5. Il résulte de l'instruction que M. A..., propriétaire de deux maisons d'habitation situées à proximité immédiate de la salle des fêtes de Montlignon, subit depuis au moins 2007 des nuisances sonores liées à l'utilisation de cette salle notamment pour des fêtes privées au cours desquelles est diffusée de la musique amplifiée. Une étude acoustique du cabinet Promiso a conduit la direction départementale des affaires sanitaires et sociales du Val-d'Oise à préconiser à la commune de Montlignon d'installer un limiteur de pression acoustique pour assurer le respect des normes fixées par les articles R. 571-25 et suivants du code de la santé publique et de procéder à des travaux d'insonorisation de la salle des fêtes. Toutefois la commune a refusé implicitement, en gardant le silence sur la demande formulée par M. A... le 24 juin 2013, de réaliser ces travaux d'insonorisation alors que des activités très bruyantes se déroulaient encore à cette date dans la salle et n'a pas procédé à l'installation du limiteur de pression ni aux travaux d'insonorisation qui avaient été préconisés par la direction départementale des affaires sanitaires et sociales. M. A... produit devant la Cour une étude acoustique réalisée dans la nuit du 23 au 24 février 2019 faisant état d'émergences sonores de 19,5 dB(A) et 20,5 dB(A) en période diurne et en période nocturne alors que les valeurs admises par la réglementation sont de 5 dB(A) en période nocturne. Il doit ainsi être regardé comme démontrant l'absence de mesures prises par le maire et par la commune pour assurer la tranquillité du voisinage de la salle des fêtes et le respect de la réglementation susrappelée révélant une faute de nature à engager la responsabilité de la commune, alors même que M. A... serait le seul à se plaindre des nuisances en cause. M. A... est ainsi fondé à soutenir que c'est à tort que les premiers juges ont refusé de faire droit à ses conclusions tendant à l'indemnisation du préjudice subi du fait de la carence du maire et de la commune de Montlignon à faire respecter la tranquillité publique aux abords de la salle des fêtes.

Sur le préjudice :

6. En l'absence de précisions supplémentaires, il convient de considérer que M. A... subit des nuisances sonores à raison d'une fin de semaine sur quatre depuis l'année 2007. Il sera fait, en l'état du dossier, une juste appréciation des préjudices subis de toute nature en condamnant la commune de Montlignon à lui verser une somme de 13 000 euros augmentée des intérêts au taux légal à compter de sa demande préalable reçue par la commune le 25 juin 2013. La capitalisation des intérêts a été demandée le 16 juillet 2018, date à laquelle il était dû plus d'une année d'intérêts. Il y a donc lieu de fixer à cette date la date de la première capitalisation et de faire droit à la demande de M. A... de capitalisation des intérêts à chaque échéance annuelle à compter de cette date.

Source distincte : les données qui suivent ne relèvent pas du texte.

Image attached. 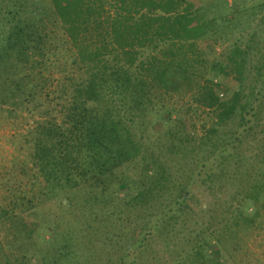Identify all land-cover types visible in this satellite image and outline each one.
Masks as SVG:
<instances>
[{
  "label": "trees",
  "instance_id": "obj_1",
  "mask_svg": "<svg viewBox=\"0 0 264 264\" xmlns=\"http://www.w3.org/2000/svg\"><path fill=\"white\" fill-rule=\"evenodd\" d=\"M224 7L228 13L217 19L201 15L191 0H0V109L28 113L35 121L25 166L42 181L31 200L22 195L23 183H12L13 208L3 210L0 221L19 224L20 239L0 243V264L98 263L104 249L99 239L82 241L81 231L62 215L46 217L37 202L41 197L46 203L65 198L66 210L89 206L97 218L118 208L149 215L141 218L143 232L130 248L118 247L115 254L109 240L103 252L108 264H140L148 241L181 219L204 177L251 183L250 206L264 202V151L262 173L253 182L259 157L236 155L263 121L264 18L251 44L243 48L236 39L226 62H214L192 94L198 107L217 116L218 129L201 139L198 150L206 161L191 168L185 184L160 175L161 159L187 157L186 144L193 140L167 99L190 87L201 65L208 66L202 42L235 30L239 7ZM222 75L235 76V89L218 80ZM230 123L238 127L235 133ZM234 158L230 173L226 165ZM171 199L155 214L160 202ZM15 211L20 215L13 216ZM214 242L202 241L200 253L222 264L207 255L217 248L223 258L229 242Z\"/></svg>",
  "mask_w": 264,
  "mask_h": 264
},
{
  "label": "rangeland",
  "instance_id": "obj_2",
  "mask_svg": "<svg viewBox=\"0 0 264 264\" xmlns=\"http://www.w3.org/2000/svg\"><path fill=\"white\" fill-rule=\"evenodd\" d=\"M191 1L194 2L197 9H200V14H206L208 18L219 19L226 16L228 12L225 11L224 3H228L229 6L237 5L239 11L236 16L235 30L227 32L226 36H213L202 42L201 48L208 66L206 64L200 66L202 68L197 71L196 81L177 95H173L171 99H167L170 106L179 109L180 117L184 119V128L188 129L187 133H190L193 140L192 143L186 144L189 146L187 157H182L183 154L180 156L182 159L180 157H172V159L167 156L163 157L159 170L162 178L175 181L179 178L183 184L186 183V175H190L191 168L196 170L206 161L199 160L200 156L202 157L198 153L202 143L201 139L206 138L213 129L217 128L216 113L198 107L192 99V94L199 90V84L205 83L214 62H226L228 53L236 39L241 40L243 48L251 44V35L259 31V25L264 18V0ZM209 45L211 46L210 52H206ZM220 78L218 80L230 87V90L235 89V76L222 75ZM262 116L263 121L251 132L250 138L244 139L243 145L236 153V155H242L245 160L250 157H259L257 159L259 161H255L252 165L256 169L251 178L252 182L262 173L260 165L264 151V147L261 146L263 143L261 141L264 139V114ZM34 124L35 121L28 113L17 112L12 115L7 109H0V218L3 217V210L10 211L13 208L9 190L13 188L11 185L15 180L24 184V194L22 195L28 199L38 198L37 195L40 193L39 186L42 181L37 179L38 172L33 170L30 165L25 166L33 151L30 139ZM161 128L157 125L156 132H159ZM229 129L235 133L238 127L236 124L230 123ZM224 130L220 131L223 133ZM218 136L220 137L221 134ZM194 139L197 141L193 142ZM235 158L226 165L230 173L235 169L233 164ZM156 160H158L157 157ZM247 168L250 170L249 167ZM178 172L179 174H177ZM240 173H244L243 168L240 169ZM201 183L192 192L190 201L187 202L189 206L186 207L184 213L178 214L181 219L178 222L177 220L172 222L173 227L161 228V231L148 241L146 249L142 250L140 264H203V261L206 264H214L211 259L203 257L204 254L200 253L199 246L202 241L215 244L214 240L217 239L228 241L229 244L226 250L224 249L223 258L220 257L221 254L217 248L209 249L207 255L209 258L217 260L220 258L222 264H229L230 260L234 262L233 264H264V202L262 203V200L259 199L257 206H250V199L253 196L252 184L245 185L241 184L243 182L239 184L237 182L234 185V181L227 183L226 180L214 178L211 181H205V177ZM173 194L177 196L178 192L174 191ZM124 197L125 195H121V198ZM44 199L45 197H41L40 201L37 199L36 201L39 204H44L43 213L46 214V217L49 215L51 218H55L62 215L65 223L81 231L82 241L91 238L95 241L98 238L99 244L104 246L103 252L105 245L110 243V239L113 242L110 243V248L113 252L116 251L115 254H117L118 247L124 251V249L133 246L143 232L144 222L141 218L148 220L149 217L141 211L127 215L123 213V208L121 210L118 208L115 214H112V210L104 215L97 213L96 215L99 216L97 218L90 213L89 206L66 210L62 206L63 202L67 203L65 198L61 197L60 201L48 203ZM173 201L171 199V201L160 202L159 206H156L155 214L164 210V207H161L163 204L168 206ZM18 215H20L19 211L13 213V216ZM128 219L130 221H127ZM17 225L19 224L15 225L11 219L0 221V243L20 239L17 235ZM169 231L172 233H168ZM106 251L108 252V249ZM103 252L99 253L100 259L98 263L94 261V264H108L109 256ZM112 257V259L118 258L113 253Z\"/></svg>",
  "mask_w": 264,
  "mask_h": 264
}]
</instances>
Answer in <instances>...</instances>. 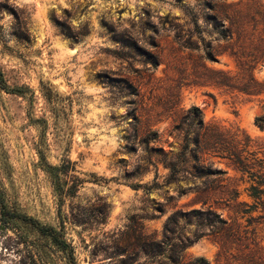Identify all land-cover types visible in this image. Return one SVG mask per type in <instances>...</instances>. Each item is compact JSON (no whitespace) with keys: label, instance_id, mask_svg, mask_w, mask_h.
Listing matches in <instances>:
<instances>
[{"label":"rangeland","instance_id":"1","mask_svg":"<svg viewBox=\"0 0 264 264\" xmlns=\"http://www.w3.org/2000/svg\"><path fill=\"white\" fill-rule=\"evenodd\" d=\"M191 107L249 139L254 182L176 159ZM261 116L264 0H0V264H264Z\"/></svg>","mask_w":264,"mask_h":264},{"label":"trees","instance_id":"2","mask_svg":"<svg viewBox=\"0 0 264 264\" xmlns=\"http://www.w3.org/2000/svg\"><path fill=\"white\" fill-rule=\"evenodd\" d=\"M188 44L189 42L183 43V47L190 49L191 45ZM205 58L210 62L215 61L212 52H207ZM218 75L220 77L215 81L217 85L237 89L240 92H249L248 87L245 85L241 86L239 82H234L233 79L226 77L223 73H218ZM255 124L260 129H264V116L256 118ZM180 127H185V130L183 133V146L176 159L178 160L180 156L185 155L192 158L195 162L193 169L196 171L198 179L217 182L224 175V172L220 169H215L211 165L204 163V160H201L202 155L210 152L215 157L229 160L237 170L248 174L253 182L256 180V173L253 170L257 162H255L253 154L249 152L250 141L243 133L236 131L231 137H228L221 133L216 126H206L202 121L201 111L197 107H191L184 113L179 121V125H177V128ZM153 135L152 139L155 140L156 135ZM177 160L170 159L168 162H165V167L169 170V178L173 181L179 179L178 175L181 172V169L177 165ZM258 185L264 186V183ZM251 188L255 190V186L252 185ZM263 193L264 191L261 192V194ZM252 197L256 198L255 195H252ZM190 213L193 215L211 216L212 219L208 218L207 225L218 228L221 231L228 225L224 219L220 218L213 211H208L207 214H203L200 211H191Z\"/></svg>","mask_w":264,"mask_h":264}]
</instances>
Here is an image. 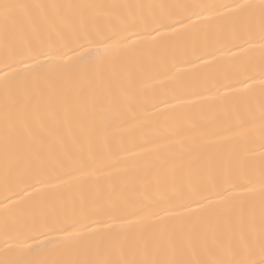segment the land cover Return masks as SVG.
<instances>
[{"label": "snow or ice", "instance_id": "snow-or-ice-1", "mask_svg": "<svg viewBox=\"0 0 264 264\" xmlns=\"http://www.w3.org/2000/svg\"><path fill=\"white\" fill-rule=\"evenodd\" d=\"M200 32L260 57L194 112ZM0 184V264H264V0H0Z\"/></svg>", "mask_w": 264, "mask_h": 264}, {"label": "bare ground", "instance_id": "bare-ground-1", "mask_svg": "<svg viewBox=\"0 0 264 264\" xmlns=\"http://www.w3.org/2000/svg\"><path fill=\"white\" fill-rule=\"evenodd\" d=\"M96 3H114L123 2V0H92ZM135 2V0H130ZM151 3L165 4H196L209 2H227V0H144ZM258 44V42H257ZM229 47L225 38L217 37L211 33L200 32L198 35H190L184 43L178 48L169 47L167 51L161 49L159 54H163L167 58L169 65L176 63L179 71L174 70L167 75L158 77V81H163V85L157 87V91L163 92L173 88L182 89L187 100L197 102V106L193 109L194 112H199L201 104L199 101L203 97L212 96L215 94L214 89L211 92H206L205 88L210 86L214 80L224 83L227 79L232 78L237 71L240 70L242 63L246 62L249 57L253 59L252 71L258 72L260 53L258 48L241 59L235 57L240 56L238 49L233 48L231 53L227 51L218 53L215 57L205 56L204 61L195 60L196 55H200L207 50L214 48ZM158 54V55H159ZM149 84L155 83L148 81ZM200 93V96L192 95V93ZM207 109V103L203 105ZM151 109L149 108V112ZM149 122L155 117L145 116ZM161 119H163L161 117ZM153 130V126L145 127L143 131L149 133ZM3 185L0 184V199L4 196Z\"/></svg>", "mask_w": 264, "mask_h": 264}]
</instances>
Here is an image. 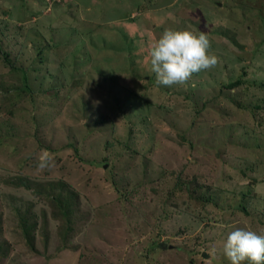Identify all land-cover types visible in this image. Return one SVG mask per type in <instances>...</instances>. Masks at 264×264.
Segmentation results:
<instances>
[{"label":"rangeland","instance_id":"1","mask_svg":"<svg viewBox=\"0 0 264 264\" xmlns=\"http://www.w3.org/2000/svg\"><path fill=\"white\" fill-rule=\"evenodd\" d=\"M168 28L218 64L158 85ZM236 228L264 229V0H0V264H229Z\"/></svg>","mask_w":264,"mask_h":264},{"label":"clouds","instance_id":"2","mask_svg":"<svg viewBox=\"0 0 264 264\" xmlns=\"http://www.w3.org/2000/svg\"><path fill=\"white\" fill-rule=\"evenodd\" d=\"M210 49L211 42L204 32L165 29L150 48L151 71L155 73L156 83L164 86L183 84L194 73L214 68L219 58ZM54 166L51 155L39 157V169ZM222 248L229 264H264V229L256 232L236 228L228 234Z\"/></svg>","mask_w":264,"mask_h":264},{"label":"trees","instance_id":"3","mask_svg":"<svg viewBox=\"0 0 264 264\" xmlns=\"http://www.w3.org/2000/svg\"><path fill=\"white\" fill-rule=\"evenodd\" d=\"M239 81H236L235 83H232V85L237 84ZM2 246H0V251L2 250ZM4 255V254H3Z\"/></svg>","mask_w":264,"mask_h":264}]
</instances>
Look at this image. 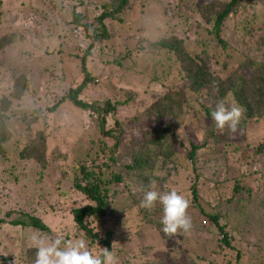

Sur les conclusions à fin d'injonction :

7. Aux termes de l'article L. 911-1 du code de justice administrative : " Lorsque sa décision implique nécessairement qu'une personne morale de droit public ou un organisme de droit privé chargé de la gestion d'un service public prenne une mesure d'exécution dans un sens déterminé, la juridiction, saisie de conclusions en ce sens, prescrit, par la même décision, cette mesure assortie, le cas échéant, d'un délai d'exécution ". L'illégalité fautive relevée plus haut implique qu'il soit enjoint à la commune de réaliser des travaux d'insonorisation de la salle en cause. Il y a lieu, dès lors, dans les circonstances de l'espèce d'enjoindre à la commune de réaliser les travaux d'insonorisation de la salle des fêtes propres à assurer le respect des normes acoustiques fixées par les dispositions précitées du code de la santé publique.

Sur les conclusions tendant à l'application de l'article L. 761-1 du code de justice administrative :

8. Il y a lieu, dans les circonstances de l'espèce, de mettre à la charge de la commune de Montlignon le versement de la somme de 2 000 euros au titre des frais exposés par M. A... et non compris dans les dépens.

DÉCIDE :

Article 1er : Le jugement n°1308565 du 17 mai 2018 du Tribunal administratif de Cergy-Pontoise est annulé.

Article 2 : La commune de Montlignon versera à M. A... la somme de 13 000 euros augmentée des intérêts légaux à compter du 26 juin 2013. Ces intérêts seront capitalisés pour produire eux-mêmes intérêts à la date du 16 juillet 2018 et à chaque échéance annuelle ultérieure.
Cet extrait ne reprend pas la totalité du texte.